§ Excerpt:

+---+

Why Holonomic, Not Differential
A car-wash bay is roughly three meters wide. A sedan parked in the middle of it leaves a service envelope of about a meter on each side, plus front and rear gaps that vary with vehicle length. Inside that envelope a robot has to dock against four doors, the trunk, and sometimes a hatchback or sliding van door — none of which are at convenient angles to a single forward heading.
A differential-drive base would have to constantly rotate to face each new docking pose. That burns time, scuffs the floor, and forces every motion plan to fight a non-holonomic constraint that has nothing to do with the actual task. A holonomic base — three or four mecanum wheels, or a Swerve-style steerable wheel module — can translate sideways without rotating. The arm stays oriented toward the vehicle while the base slides along its flank.
The Nav2 implication is straightforward: we set `holonomic` planning in `controller_server` and use a controller that respects lateral velocity commands. In practice that means picking MPPI over DWB.
MPPI vs. DWB for Lateral Motion
DWB (Dynamic Window Approach) is the long-standing Nav2 default. It samples a window of feasible (vx, vy, w) commands, scores them against a set of critics, and picks the best. It works well, but its critic stack was originally tuned for diff-drive defaults and the lateral term needs careful weighting before it stops biasing toward forward motion.

+---+

§ Tasks and exercises:
(a) Rewrite the paragraph of the robot-base excerpt that begins "A differential-drive base would have to" as a short bulleted list that keeps its main facts.
(b) From the robot-base excerpt, list every part of the vehicle that the robot has to dock against.
(c) Extend the robot-base excerpt with a few more sentences, picking up right after its last sentence.
You won't need the stored items at all.

Stored items:

+---+

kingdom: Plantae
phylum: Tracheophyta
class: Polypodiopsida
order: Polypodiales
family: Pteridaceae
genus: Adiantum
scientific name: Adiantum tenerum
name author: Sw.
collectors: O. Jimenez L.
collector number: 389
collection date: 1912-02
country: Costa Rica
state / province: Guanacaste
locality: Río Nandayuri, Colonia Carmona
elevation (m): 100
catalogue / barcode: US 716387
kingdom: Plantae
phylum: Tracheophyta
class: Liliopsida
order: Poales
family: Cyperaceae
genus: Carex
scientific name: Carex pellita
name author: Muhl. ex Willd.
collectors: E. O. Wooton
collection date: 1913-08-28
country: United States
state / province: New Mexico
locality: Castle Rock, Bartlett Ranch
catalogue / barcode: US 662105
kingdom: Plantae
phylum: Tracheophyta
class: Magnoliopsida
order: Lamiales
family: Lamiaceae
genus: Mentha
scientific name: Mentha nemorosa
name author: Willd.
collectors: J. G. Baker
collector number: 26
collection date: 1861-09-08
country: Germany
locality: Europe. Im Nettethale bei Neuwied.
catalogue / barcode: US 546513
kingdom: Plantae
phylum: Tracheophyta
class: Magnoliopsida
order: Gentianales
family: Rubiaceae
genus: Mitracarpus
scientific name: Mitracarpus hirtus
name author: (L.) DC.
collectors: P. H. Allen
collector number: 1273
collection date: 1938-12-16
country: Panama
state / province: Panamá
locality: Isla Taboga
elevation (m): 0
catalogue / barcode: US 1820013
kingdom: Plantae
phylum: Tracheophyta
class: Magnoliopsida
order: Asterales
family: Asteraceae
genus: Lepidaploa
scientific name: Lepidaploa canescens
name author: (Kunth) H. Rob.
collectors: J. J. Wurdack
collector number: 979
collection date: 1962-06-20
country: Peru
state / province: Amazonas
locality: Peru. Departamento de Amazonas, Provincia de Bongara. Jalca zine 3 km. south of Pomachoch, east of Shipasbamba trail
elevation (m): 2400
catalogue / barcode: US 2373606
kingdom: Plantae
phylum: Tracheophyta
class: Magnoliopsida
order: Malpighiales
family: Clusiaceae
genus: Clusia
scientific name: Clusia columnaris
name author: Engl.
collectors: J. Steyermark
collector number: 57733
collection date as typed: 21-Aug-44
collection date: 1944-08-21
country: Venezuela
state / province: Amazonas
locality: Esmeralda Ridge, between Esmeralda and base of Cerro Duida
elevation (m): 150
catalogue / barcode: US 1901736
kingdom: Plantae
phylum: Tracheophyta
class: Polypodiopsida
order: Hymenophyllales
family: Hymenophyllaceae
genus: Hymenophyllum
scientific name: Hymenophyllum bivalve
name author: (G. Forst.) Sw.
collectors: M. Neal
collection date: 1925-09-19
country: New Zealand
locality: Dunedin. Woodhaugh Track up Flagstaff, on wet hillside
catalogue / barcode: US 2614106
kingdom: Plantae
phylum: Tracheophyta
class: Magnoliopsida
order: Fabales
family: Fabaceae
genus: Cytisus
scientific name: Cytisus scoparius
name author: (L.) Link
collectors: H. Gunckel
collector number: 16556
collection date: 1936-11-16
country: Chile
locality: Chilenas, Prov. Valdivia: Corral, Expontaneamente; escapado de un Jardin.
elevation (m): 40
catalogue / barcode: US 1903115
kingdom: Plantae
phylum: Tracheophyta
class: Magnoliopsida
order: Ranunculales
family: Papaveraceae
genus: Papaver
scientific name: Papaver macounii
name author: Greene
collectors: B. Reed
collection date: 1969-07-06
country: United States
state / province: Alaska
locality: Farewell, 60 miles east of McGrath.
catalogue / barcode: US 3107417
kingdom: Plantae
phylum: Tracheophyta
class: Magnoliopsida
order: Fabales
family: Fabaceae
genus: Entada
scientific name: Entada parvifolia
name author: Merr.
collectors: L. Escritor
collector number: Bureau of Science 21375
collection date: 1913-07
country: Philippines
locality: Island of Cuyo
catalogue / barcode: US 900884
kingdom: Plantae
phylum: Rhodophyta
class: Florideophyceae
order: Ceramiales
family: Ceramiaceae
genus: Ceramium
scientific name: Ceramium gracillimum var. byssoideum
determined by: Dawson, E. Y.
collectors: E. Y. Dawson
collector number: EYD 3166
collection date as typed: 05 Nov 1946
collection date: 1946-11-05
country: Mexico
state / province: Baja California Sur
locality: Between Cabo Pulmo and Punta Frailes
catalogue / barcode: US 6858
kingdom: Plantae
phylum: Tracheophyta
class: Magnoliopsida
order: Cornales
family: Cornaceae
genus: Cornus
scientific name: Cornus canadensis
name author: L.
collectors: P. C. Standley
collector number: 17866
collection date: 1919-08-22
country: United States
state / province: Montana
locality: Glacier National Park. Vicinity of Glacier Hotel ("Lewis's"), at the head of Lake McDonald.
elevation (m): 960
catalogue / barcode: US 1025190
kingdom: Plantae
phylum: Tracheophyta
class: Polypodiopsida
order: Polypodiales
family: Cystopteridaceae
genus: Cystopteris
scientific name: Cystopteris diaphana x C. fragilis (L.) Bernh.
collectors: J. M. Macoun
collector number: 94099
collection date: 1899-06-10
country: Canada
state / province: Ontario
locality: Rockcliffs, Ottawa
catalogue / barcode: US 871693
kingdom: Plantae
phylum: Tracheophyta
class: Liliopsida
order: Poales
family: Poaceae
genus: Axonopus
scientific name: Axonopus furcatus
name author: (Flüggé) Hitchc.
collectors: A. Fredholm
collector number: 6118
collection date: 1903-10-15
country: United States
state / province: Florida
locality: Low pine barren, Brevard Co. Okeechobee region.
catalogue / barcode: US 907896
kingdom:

+---+

§ Answers to each task:
(a)
- A differential-drive base must keep rotating to face each new docking pose.
- That wastes time, scuffs the floor, and makes every motion plan fight a non-holonomic constraint unrelated to the task.
- A holonomic base (three or four mecanum wheels, or a Swerve-style steerable wheel module) can move sideways without rotating.
- So the arm stays pointed at the vehicle while the base slides along its side.

(b)
- The four doors
- The trunk
- A hatchback (sometimes)
- A sliding van door (sometimes)

(c)
MPPI (Model Predictive Path Integral) rolls out hundreds of trajectory samples through a learned or analytical motion model and weighs them by cost. For tight, holonomic maneuvering it tends to produce smoother lateral approaches because it optimizes a horizon rather than a single window. The trade-off is compute: MPPI is heavier, and on a Jetson-class compute module you want to keep the rollout count and horizon honest.
We start with `batch_size: 2000`, `time_steps: 56`, and `model_dt: 0.05`, then tune the `PathAlign`, `GoalCritic`, and `PreferForwardCritic` weights. Disabling `PreferForwardCritic` (or setting its weight to zero) is essential — otherwise the planner penalizes the very strafe motions you bought a holonomic base to enable.
AMCL on a Wet, Reflective Floor
Wash bays are mirrors. Standing water reflects ceiling fixtures and the underside of the vehicle into the LiDAR scan, producing phantom returns that confuse a vanilla AMCL likelihood field.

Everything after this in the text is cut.